[Page-level text extractions]
((

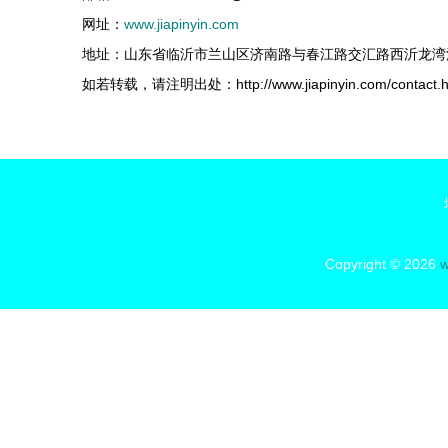
网址：
www.jiapinyin.com
地址：山东省临沂市兰山区济南路与春江路交汇路西沂龙湾清园
如若转载，请注明出处：http://www.jiapinyin.com/contact.h
Copyright © 2026
w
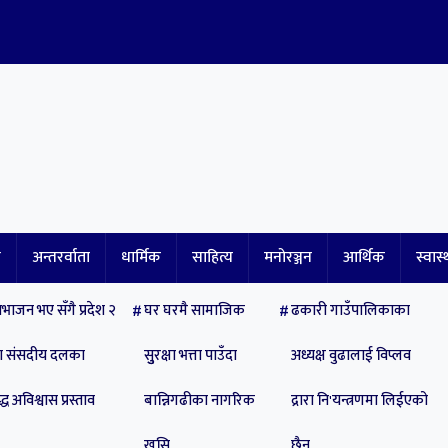
ि
अन्तरर्वाता
धार्मिक
साहित्य
मनोरञ्जन
आर्थिक
स्वास्
भाजन भए सँगै प्रदेश २
घर घरमै सामाजिक
ढकारी गाउँपालिकाका
पा संसदीय दलका
सुुरक्षा भत्ता पाउँदा
अध्यक्ष वुढालाई विप्लव
्ध अविश्वास प्रस्ताव
बान्निगढीका नागरिक
द्रारा नि'यन्त्रणमा लिईएको
खुसि
छैन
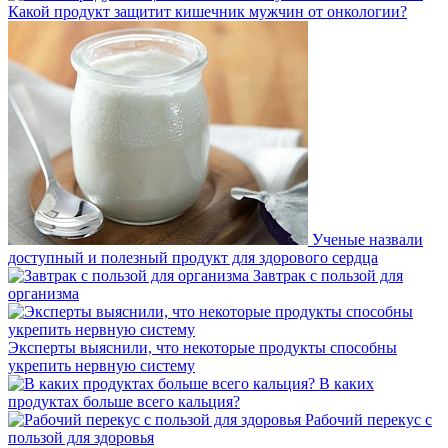
Какой продукт защитит кишечник мужчин от онкологии?
Ученые назвали
доступный и полезный продукт для здорового сердца
Завтрак с пользой для
организма
Эксперты выяснили, что некоторые продукты способны
укрепить нервную систему
В каких
продуктах больше всего кальция?
Рабочий перекус с
пользой для здоровья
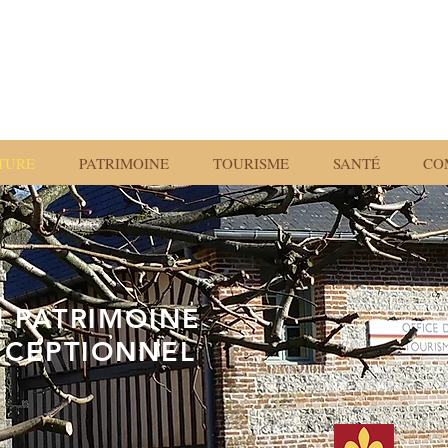
TURE
PATRIMOINE
TOURISME
SANTÉ
CO
 PATRIMOINE
XCEPTIONNEL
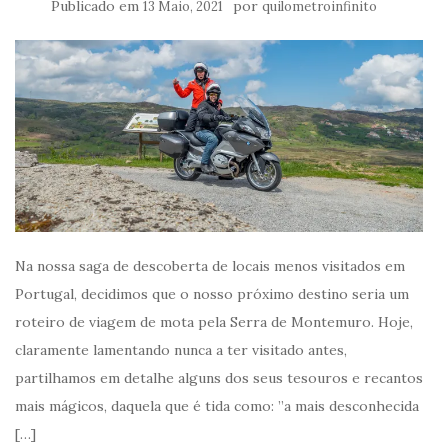
Publicado em
por
13 Maio, 2021
quilometroinfinito
Na nossa saga de descoberta de locais menos visitados em
Portugal, decidimos que o nosso próximo destino seria um
roteiro de viagem de mota pela Serra de Montemuro. Hoje,
claramente lamentando nunca a ter visitado antes,
partilhamos em detalhe alguns dos seus tesouros e recantos
mais mágicos, daquela que é tida como: ”a mais desconhecida
[…]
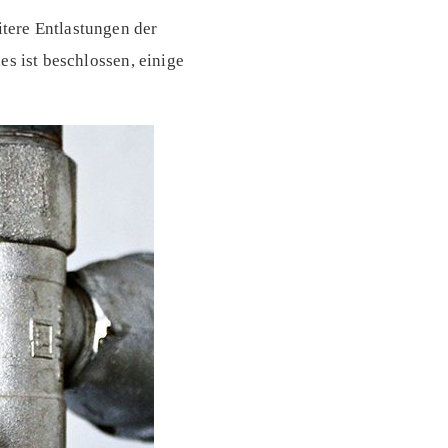
tere Entlastungen der
es ist beschlossen, einige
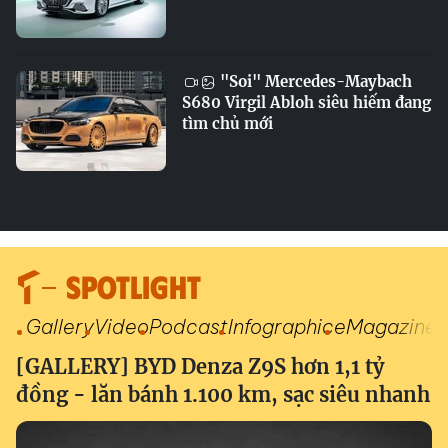
"Soi" Mercedes-Maybach
S680 Virgil Abloh siêu hiếm đang
tìm chủ mới
SPOTLIGHT
Gallery
Video
Podcast
Infographic
eMagazine
[GALLERY] BYD Denza Z9S hơn 1,1 tỷ
đồng - lăn bánh 1.100 km, sạc siêu nhanh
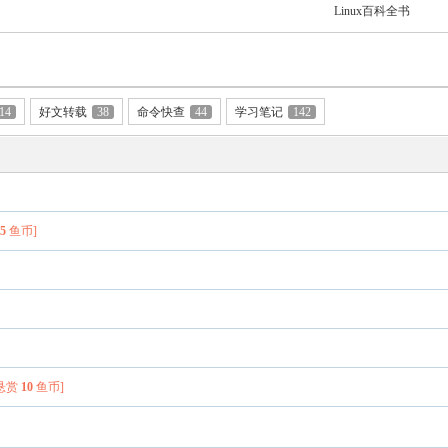
Linux百科全书
14
好文转载
38
命令快查
44
学习笔记
142
赏
5
鱼币]
[悬赏
10
鱼币]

))

* **To do**: An exact, picture-free copy of the entries is required.

* **Exercise response**:
网址：
www.jiapinyin.com
地址：山东省临沂市兰山区济南路与春江路交汇路西沂龙湾清园
如若转载，请注明出处：http://www.jiapinyin.com/contact.h
Copyright © 2026
w
ि
अन्तरर्वाता
धार्मिक
साहित्य
मनोरञ्जन
आर्थिक
स्वास्
भाजन भए सँगै प्रदेश २
घर घरमै सामाजिक
ढकारी गाउँपालिकाका
पा संसदीय दलका
सुुरक्षा भत्ता पाउँदा
अध्यक्ष वुढालाई विप्लव
्ध अविश्वास प्रस्ताव
बान्निगढीका नागरिक
द्रारा नि'यन्त्रणमा लिईएको
खुसि
छैन
Какой продукт защитит кишечник мужчин от онкологии?
Ученые назвали
доступный и полезный продукт для здорового сердца
Завтрак с пользой для
организма
Эксперты выяснили, что некоторые продукты способны
укрепить нервную систему
В каких
продуктах больше всего кальция?
Рабочий перекус с
пользой для здоровья
TURE
PATRIMOINE
TOURISME
SANTÉ
CO
 PATRIMOINE
XCEPTIONNEL
Publicado em
por
13 Maio, 2021
quilometroinfinito
Na nossa saga de descoberta de locais menos visitados em
Portugal, decidimos que o nosso próximo destino seria um
roteiro de viagem de mota pela Serra de Montemuro. Hoje,
claramente lamentando nunca a ter visitado antes,
partilhamos em detalhe alguns dos seus tesouros e recantos
mais mágicos, daquela que é tida como: ”a mais desconhecida
[…]
tere Entlastungen der
es ist beschlossen, einige
"Soi" Mercedes-Maybach
S680 Virgil Abloh siêu hiếm đang
tìm chủ mới
SPOTLIGHT
Gallery
Video
Podcast
Infographic
eMagazine
[GALLERY] BYD Denza Z9S hơn 1,1 tỷ
đồng - lăn bánh 1.100 km, sạc siêu nhanh
Linux百科全书
14
好文转载
38
命令快查
44
学习笔记
142
赏
5
鱼币]
[悬赏
10
鱼币]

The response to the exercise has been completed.